Poultry/Ground Meats/Stew Meats/Lamb or Pork Chops
Steak/Roasts/Large Cuts of Meat
These cuts of meat can be kept for up to three to four days in the refrigerator as long as they are wrapped tightly. Same goes for cooked steaks and roasts.
Seafood
Most seafood is best consumed as fresh as possible and should only be refrigerated for up to two days before use. Three to four days is the safe range of time to eat cooked seafood.
Mussels
Whether live or shucked, mussels should be refrigerated and used in one to two days.
Crab
Raw crabmeat should be cooked within a day of the crab dying, while pasteurized or canned crabmeat should be eaten within four days of opening.
Lobster
Lobster should be cooked live or killed immediately before cooking. (Quick tip: When buying a whole cooked lobster, make sure that the tail is curled, which is a sign that it was alive when cooked — meaning it's very fresh). Once cooked, lobster has a shelf life of about four days.
Oysters
Live oysters can be refrigerated for up to three days, though the fresher they are, the better they'll taste. Shucked oysters can be refrigerated and used within two days.
Scallops/Shrimp
Grains
When it comes to storing cereal grains, be sure to keep them in a cool, dark location for optimal shelf life.

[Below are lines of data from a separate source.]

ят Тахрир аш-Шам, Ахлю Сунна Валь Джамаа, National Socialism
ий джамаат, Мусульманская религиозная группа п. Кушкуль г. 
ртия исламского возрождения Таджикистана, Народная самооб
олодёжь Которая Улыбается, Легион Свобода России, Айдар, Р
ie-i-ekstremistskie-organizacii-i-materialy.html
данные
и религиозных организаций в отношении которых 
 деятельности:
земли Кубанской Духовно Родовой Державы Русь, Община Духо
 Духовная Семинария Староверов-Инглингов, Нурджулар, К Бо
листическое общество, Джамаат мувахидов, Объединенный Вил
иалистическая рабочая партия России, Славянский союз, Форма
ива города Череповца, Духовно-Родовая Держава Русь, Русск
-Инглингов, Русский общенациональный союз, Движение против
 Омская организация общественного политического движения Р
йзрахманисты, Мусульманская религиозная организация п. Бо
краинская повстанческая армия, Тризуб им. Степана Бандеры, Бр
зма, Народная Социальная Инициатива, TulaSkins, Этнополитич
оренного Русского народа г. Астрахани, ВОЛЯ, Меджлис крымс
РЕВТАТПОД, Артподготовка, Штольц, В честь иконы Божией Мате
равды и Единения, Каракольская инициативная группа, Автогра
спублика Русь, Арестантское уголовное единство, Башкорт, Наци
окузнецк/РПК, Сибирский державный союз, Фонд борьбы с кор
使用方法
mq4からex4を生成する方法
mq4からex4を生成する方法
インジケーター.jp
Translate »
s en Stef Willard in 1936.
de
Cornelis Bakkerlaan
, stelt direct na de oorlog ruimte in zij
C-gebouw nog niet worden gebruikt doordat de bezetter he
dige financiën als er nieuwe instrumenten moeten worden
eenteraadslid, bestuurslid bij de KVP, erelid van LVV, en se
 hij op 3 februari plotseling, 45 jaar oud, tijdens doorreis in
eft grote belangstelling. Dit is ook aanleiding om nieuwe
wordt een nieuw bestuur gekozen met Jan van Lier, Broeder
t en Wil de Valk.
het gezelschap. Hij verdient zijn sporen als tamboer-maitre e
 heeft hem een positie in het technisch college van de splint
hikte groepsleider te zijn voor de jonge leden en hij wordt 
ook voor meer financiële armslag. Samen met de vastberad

Flour and rice might have a long shelf life, but they won't last forever. Keep sealed in airtight containers to prevent bugs from contaminating your food.
Flour
Flour can be stored for up to six months at room temperature because higher temperatures create a hospitable environment to bugs and mold. (It's not a bad idea to store it inside a plastic bag just to be safe in case you forget to throw it out in time.)
Rice
No matter what type of rice, it should be stored in a cool, dark place (much like oils, wine, and spices). White rice can be stored almost indefinitely, while brown rice will only keep up to six months.